14:00-15:15 pm, 2019/5/7 (Tuesday)

Venue:

Room 619, Teaching A

Speaker:

Dr. Xi Li?(City University of Hong Kong)

Abstract: Collection and usage of consumers’ purchase history data for behavior-based pricing (BBP) is a prevalent practice for firms and a worldwide concern for consumers. Extant research has examined BBP under the assumption that consumers observe whether firms practice BBP. However, consumers are often unaware of how firms collect and use their data. In addition, advances in information technology have reduced firms’ cost of implementing BBP, which would seem to benefit them. We find that when consumers do not observe whether a firm practices BBP, the cost of implementing BBP has a non-monotone impact on firm profit, consumer surplus, and social welfare. Thus, reduction in the cost of implementing BBP can be detrimental to firms and beneficial to consumers. In particular, when the cost is low, a firm cannot help practicing BBP even though BBP is a dominated strategy when consumers observe it.
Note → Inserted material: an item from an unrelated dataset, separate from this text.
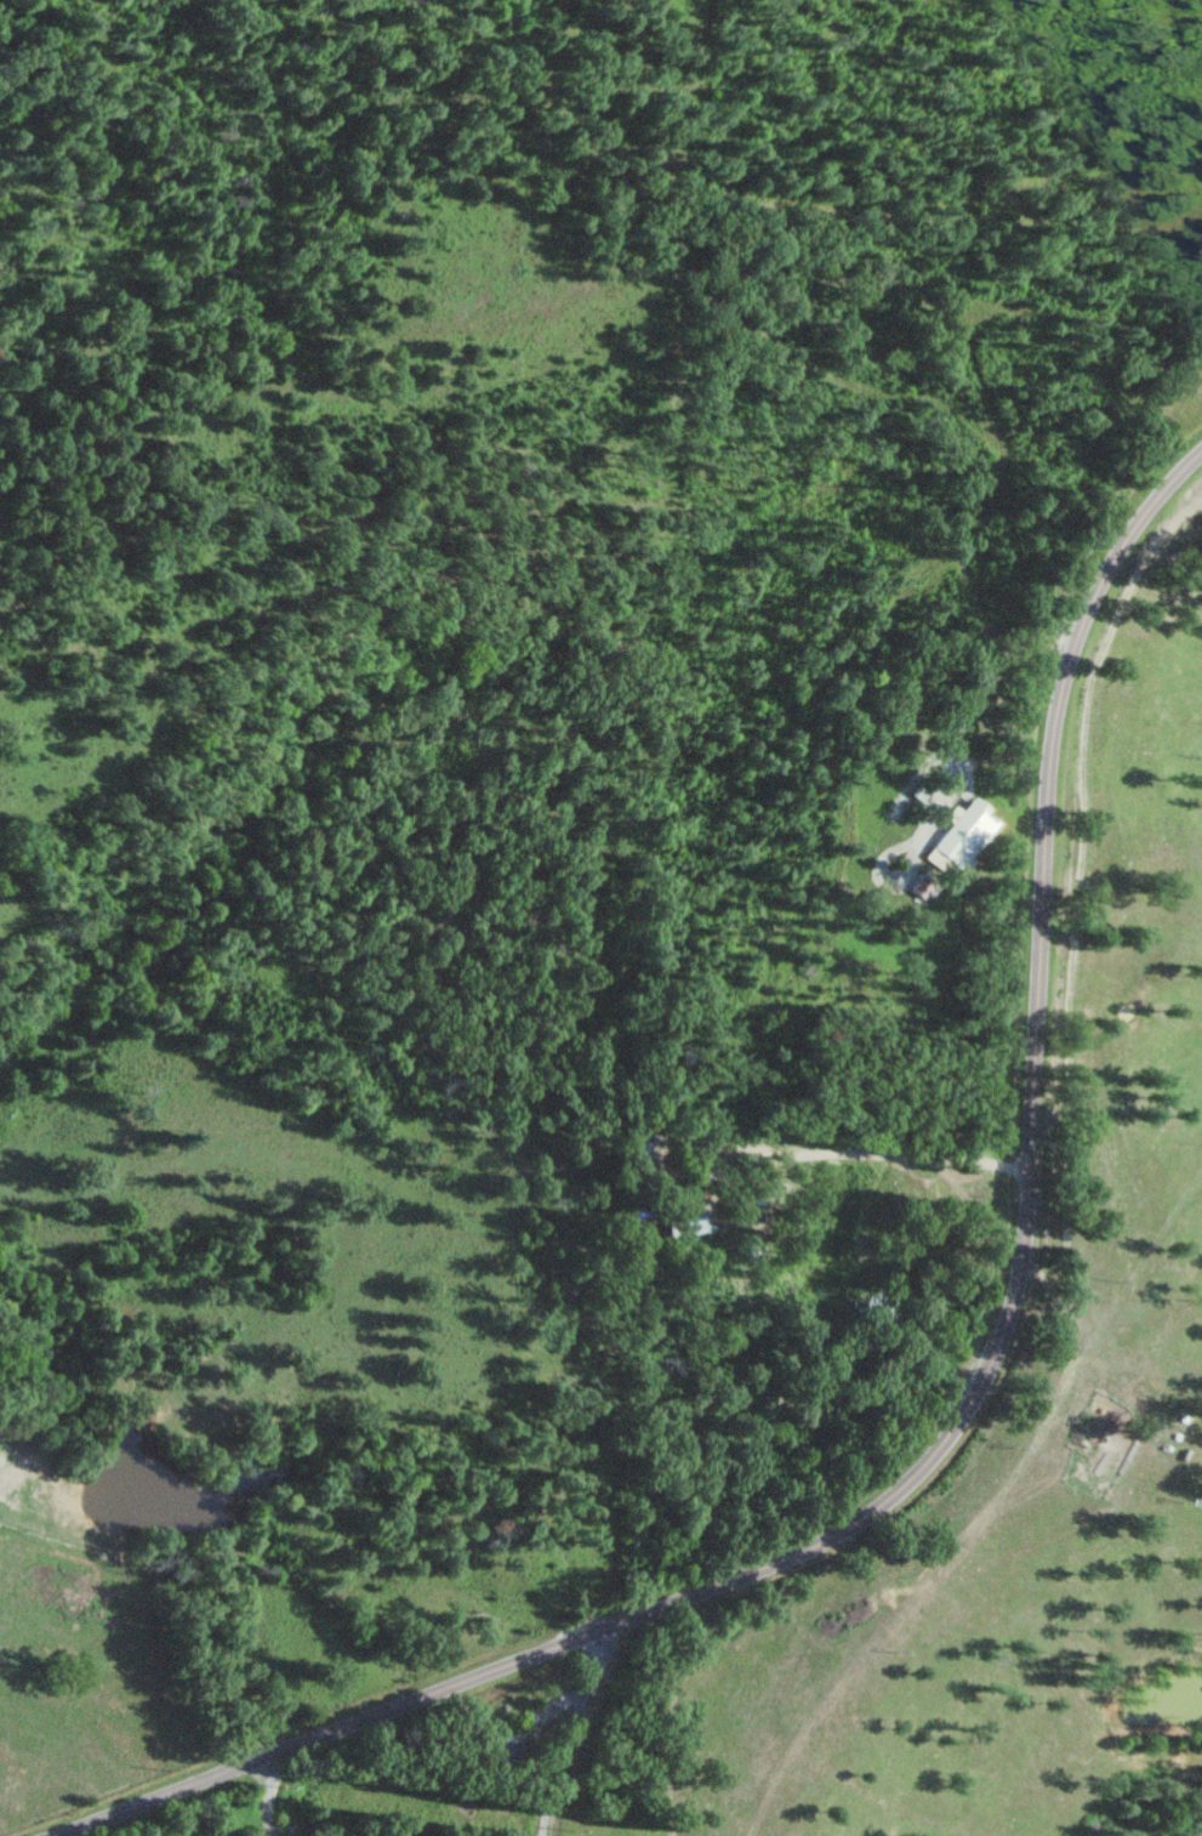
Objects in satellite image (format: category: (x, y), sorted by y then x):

When the cost is moderate, the firm does not use BBP; however, it must distort its first-period price downward to convince consumers of its choice, which causes the profit without BBP to be lower than the profit with BBP. A high cost of implementing BBP serves as a commitment device that the firm will forfeit BBP, thereby improving firm profit. We also find that a firm’s ability to offer personalized enhanced service may decrease its profit. Moreover, consumer advocates call for regulations that mandate that firms disclose collection and usage of consumer data. However, it is unclear how such regulations might affect firms and consumers. By comparing regimes in which consumers observe and do not observe whether a firm practices BBP, we find that transparency of BBP increases firm profit but decreases consumer surplus and social welfare. Therefore, commanding firms to disclose collection and usage of consumer data could lead to unintended consequences.